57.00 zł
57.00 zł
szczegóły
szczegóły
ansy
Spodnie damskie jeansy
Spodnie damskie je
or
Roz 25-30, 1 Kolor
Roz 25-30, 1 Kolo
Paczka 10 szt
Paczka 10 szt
______________________________
**PROBLEM REQUIREMENTS**: Rewrite the lines of every entry with "Paczka" replaced by "Zestaw", leaving everything else as it stands.

**OUTPUT BELOW**:
57.00 zł
57.00 zł
szczegóły
szczegóły
ansy
Spodnie damskie jeansy
Spodnie damskie je
or
Roz 25-30, 1 Kolor
Roz 25-30, 1 Kolo
Zestaw 10 szt
Zestaw 10 szt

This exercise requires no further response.